▸ WORK INSTRUCTIONS: Could you please transcribe the data exactly, without the pictures?

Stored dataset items
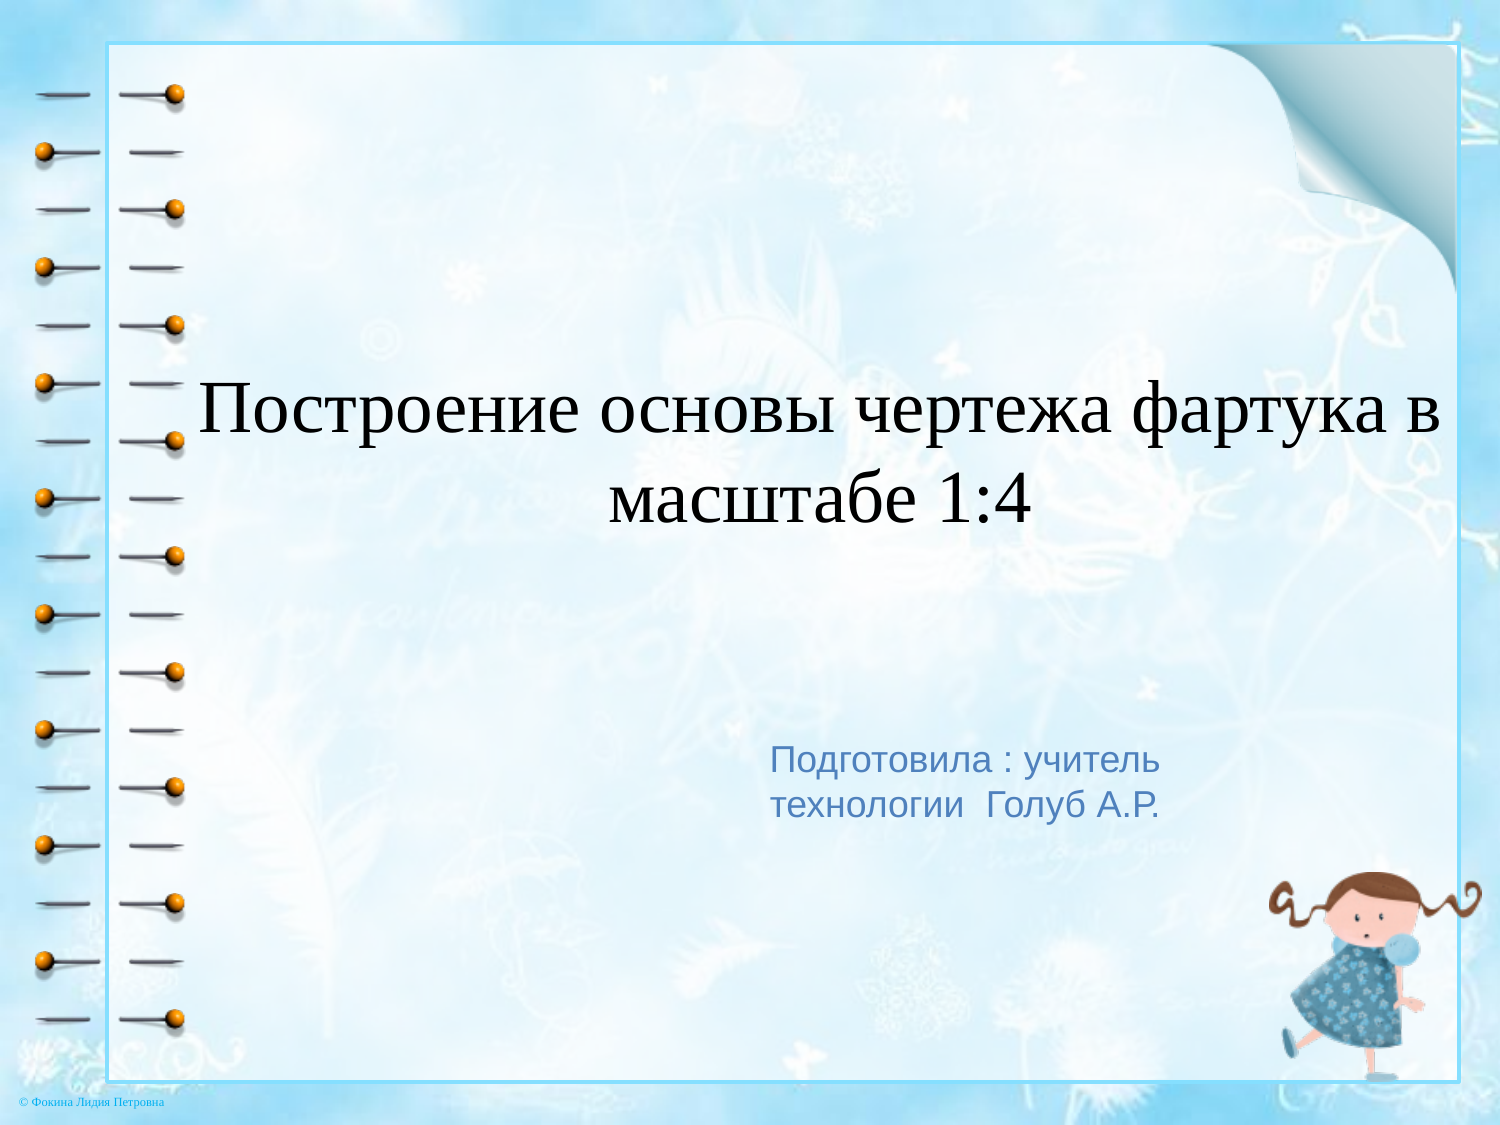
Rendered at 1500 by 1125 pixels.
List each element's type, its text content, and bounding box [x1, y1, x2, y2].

title Построение основы чертежа фартука в масштабе 1:4 [183, 349, 1458, 591]
picture [0, 0, 1500, 1125]
subtitle Подготовила : учитель технологии Голуб А.Р. [655, 727, 1275, 925]
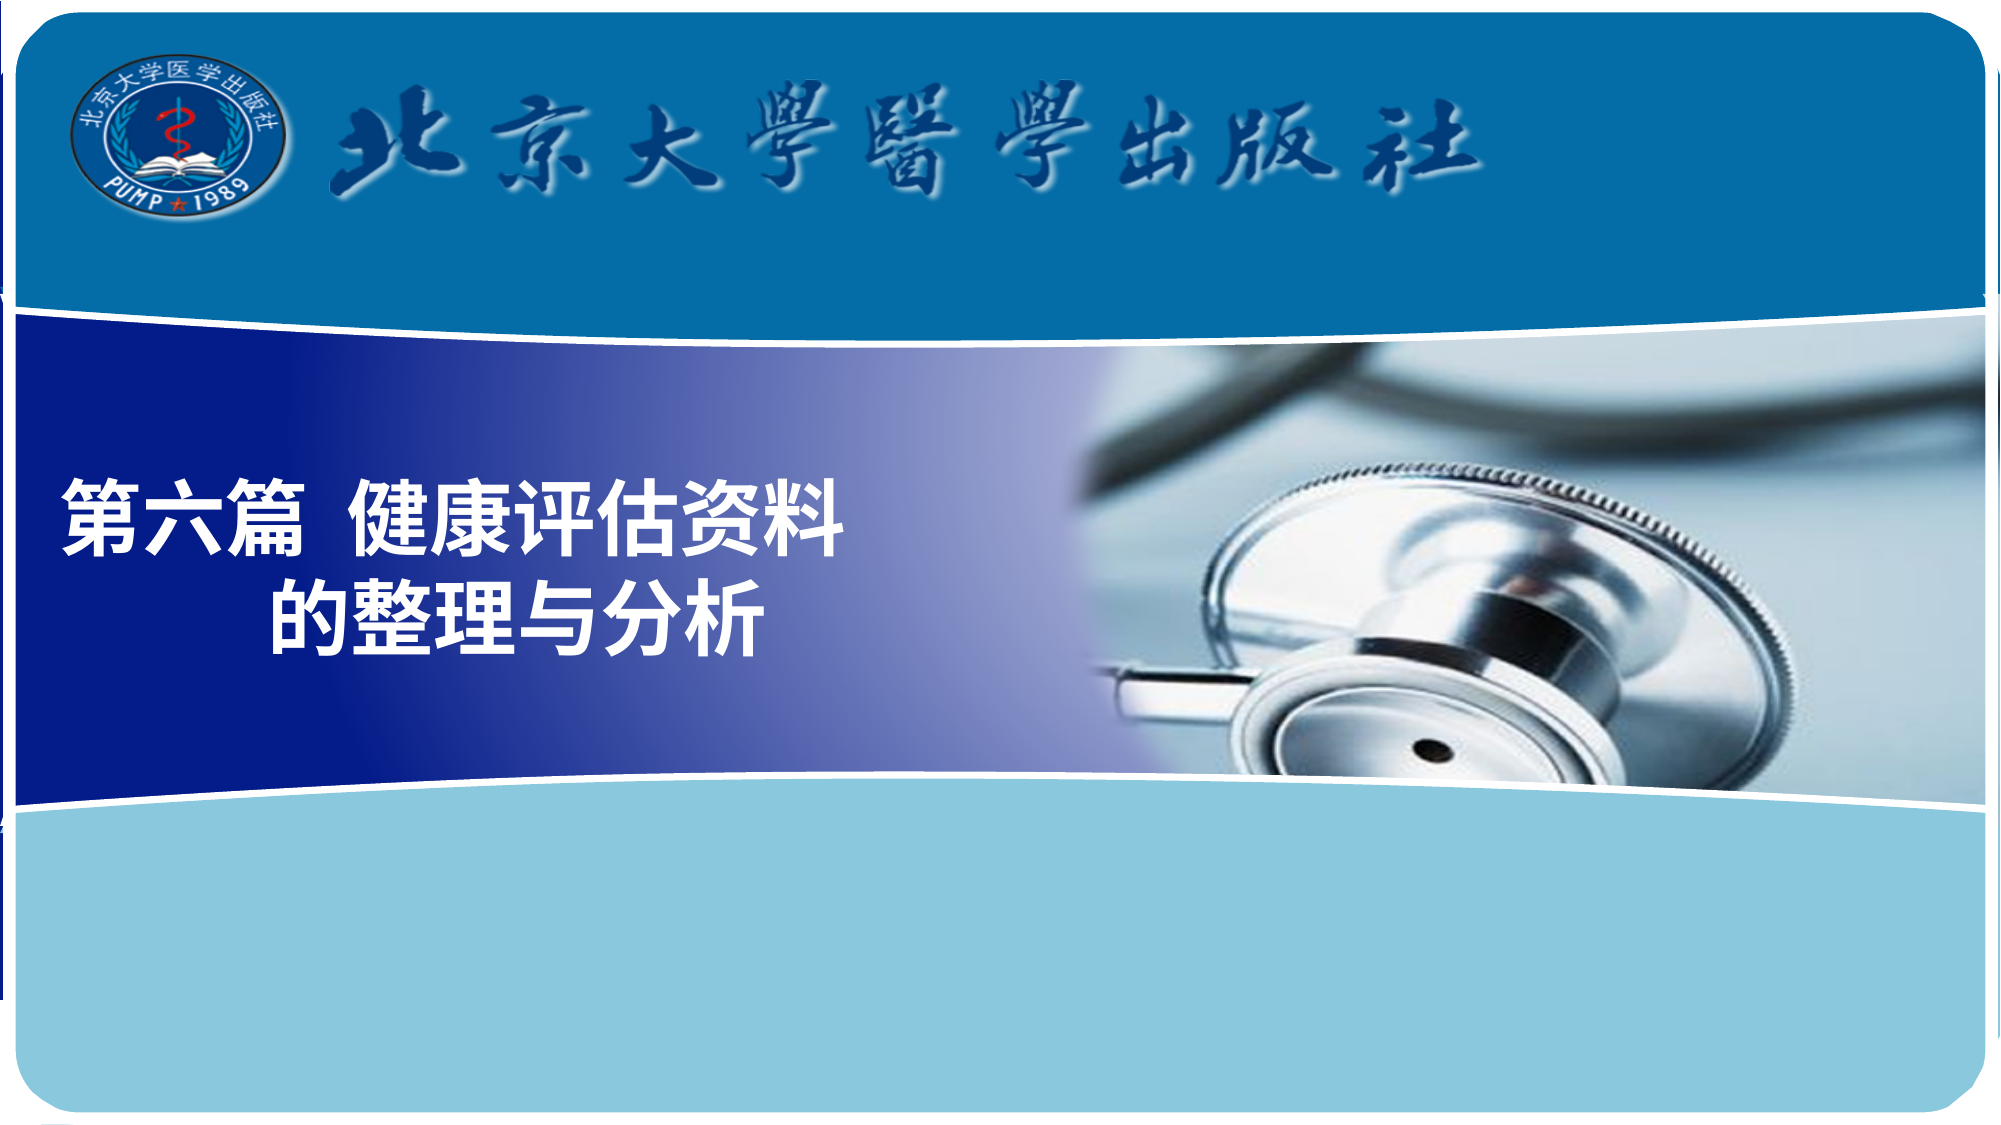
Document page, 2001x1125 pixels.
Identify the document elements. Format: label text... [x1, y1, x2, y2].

▸ SOLVED PROBLEM:
Rendered at 1500 by 1125 pixels.
List each element's type, its text content, and bounding box [x1, y1, x2, y2].

title Построение основы чертежа фартука в масштабе 1:4 [183, 349, 1458, 591]
picture [0, 0, 1500, 1125]
subtitle Подготовила : учитель технологии Голуб А.Р. [655, 727, 1275, 925]
Document page, 2001x1125 pixels.
Identify the document elements. Format: label text... [x1, y1, x2, y2].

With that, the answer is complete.